Structure design and kinematics modeling of a new continuum parallel robot

Compared with the traditional rigid robots, the continuum robot has been widely studied because of its advantages of compact design and flexible motion. The design of continuum parallel robots are similar to that of the traditional rigid-link parallel robot, and the precision, stability and strength characteristics of rigid-link parallel robots are combined with the compactness and flexibility characteristics of continuum robots. In recent research advances, it is well appreciated to suggest that the use of parallel continuum robots with passive supports is supported by elastic rods. The passive branch undergoes deformation along its entire length and uses complex formulas to describe its shape and kinematics.
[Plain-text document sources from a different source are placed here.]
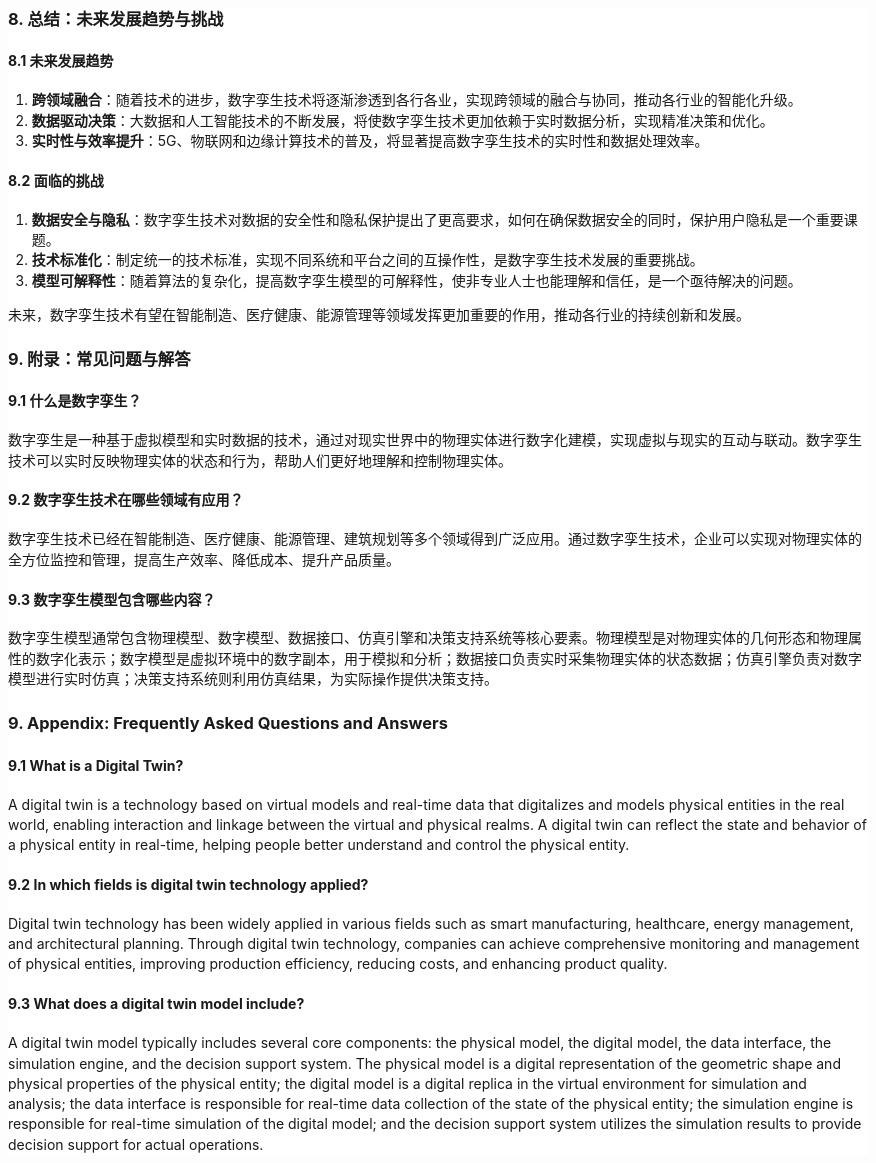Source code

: ### 8. 总结：未来发展趋势与挑战

#### 8.1 未来发展趋势

1. **跨领域融合**：随着技术的进步，数字孪生技术将逐渐渗透到各行各业，实现跨领域的融合与协同，推动各行业的智能化升级。
2. **数据驱动决策**：大数据和人工智能技术的不断发展，将使数字孪生技术更加依赖于实时数据分析，实现精准决策和优化。
3. **实时性与效率提升**：5G、物联网和边缘计算技术的普及，将显著提高数字孪生技术的实时性和数据处理效率。

#### 8.2 面临的挑战

1. **数据安全与隐私**：数字孪生技术对数据的安全性和隐私保护提出了更高要求，如何在确保数据安全的同时，保护用户隐私是一个重要课题。
2. **技术标准化**：制定统一的技术标准，实现不同系统和平台之间的互操作性，是数字孪生技术发展的重要挑战。
3. **模型可解释性**：随着算法的复杂化，提高数字孪生模型的可解释性，使非专业人士也能理解和信任，是一个亟待解决的问题。

未来，数字孪生技术有望在智能制造、医疗健康、能源管理等领域发挥更加重要的作用，推动各行业的持续创新和发展。

### 9. 附录：常见问题与解答

#### 9.1 什么是数字孪生？

数字孪生是一种基于虚拟模型和实时数据的技术，通过对现实世界中的物理实体进行数字化建模，实现虚拟与现实的互动与联动。数字孪生技术可以实时反映物理实体的状态和行为，帮助人们更好地理解和控制物理实体。

#### 9.2 数字孪生技术在哪些领域有应用？

数字孪生技术已经在智能制造、医疗健康、能源管理、建筑规划等多个领域得到广泛应用。通过数字孪生技术，企业可以实现对物理实体的全方位监控和管理，提高生产效率、降低成本、提升产品质量。

#### 9.3 数字孪生模型包含哪些内容？

数字孪生模型通常包含物理模型、数字模型、数据接口、仿真引擎和决策支持系统等核心要素。物理模型是对物理实体的几何形态和物理属性的数字化表示；数字模型是虚拟环境中的数字副本，用于模拟和分析；数据接口负责实时采集物理实体的状态数据；仿真引擎负责对数字模型进行实时仿真；决策支持系统则利用仿真结果，为实际操作提供决策支持。

### 9. Appendix: Frequently Asked Questions and Answers

#### 9.1 What is a Digital Twin?

A digital twin is a technology based on virtual models and real-time data that digitalizes and models physical entities in the real world, enabling interaction and linkage between the virtual and physical realms. A digital twin can reflect the state and behavior of a physical entity in real-time, helping people better understand and control the physical entity.

#### 9.2 In which fields is digital twin technology applied?

Digital twin technology has been widely applied in various fields such as smart manufacturing, healthcare, energy management, and architectural planning. Through digital twin technology, companies can achieve comprehensive monitoring and management of physical entities, improving production efficiency, reducing costs, and enhancing product quality.

#### 9.3 What does a digital twin model include?

A digital twin model typically includes several core components: the physical model, the digital model, the data interface, the simulation engine, and the decision support system. The physical model is a digital representation of the geometric shape and physical properties of the physical entity; the digital model is a digital replica in the virtual environment for simulation and analysis; the data interface is responsible for real-time data collection of the state of the physical entity; the simulation engine is responsible for real-time simulation of the digital model; and the decision support system utilizes the simulation results to provide decision support for actual operations.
According to different methods, this paper proposes the design of a parallel robot dual continuum translation passive branch chain. This continuum joint will assume a constant curvature bend and use this assumption for kinematic modeling. Since the continuum joint is a flexible joint that utilizes the characteristics of new materials, it uses material deformation to replace the motion pair, which successfully realizes that the passive branch joint can replace the universal joint and the ball hinge in the parallel robot, and the joint can be bent more than 90 0 to achieve a larger range of workspace. Each passive branch of the new continuum robot is a continuum structure composed of two mutually coupled flexible hinge joints, and the translational motion of the end effector is inherently realized by using its material properties. The paper includes a new mechanism description and kinematics modeling.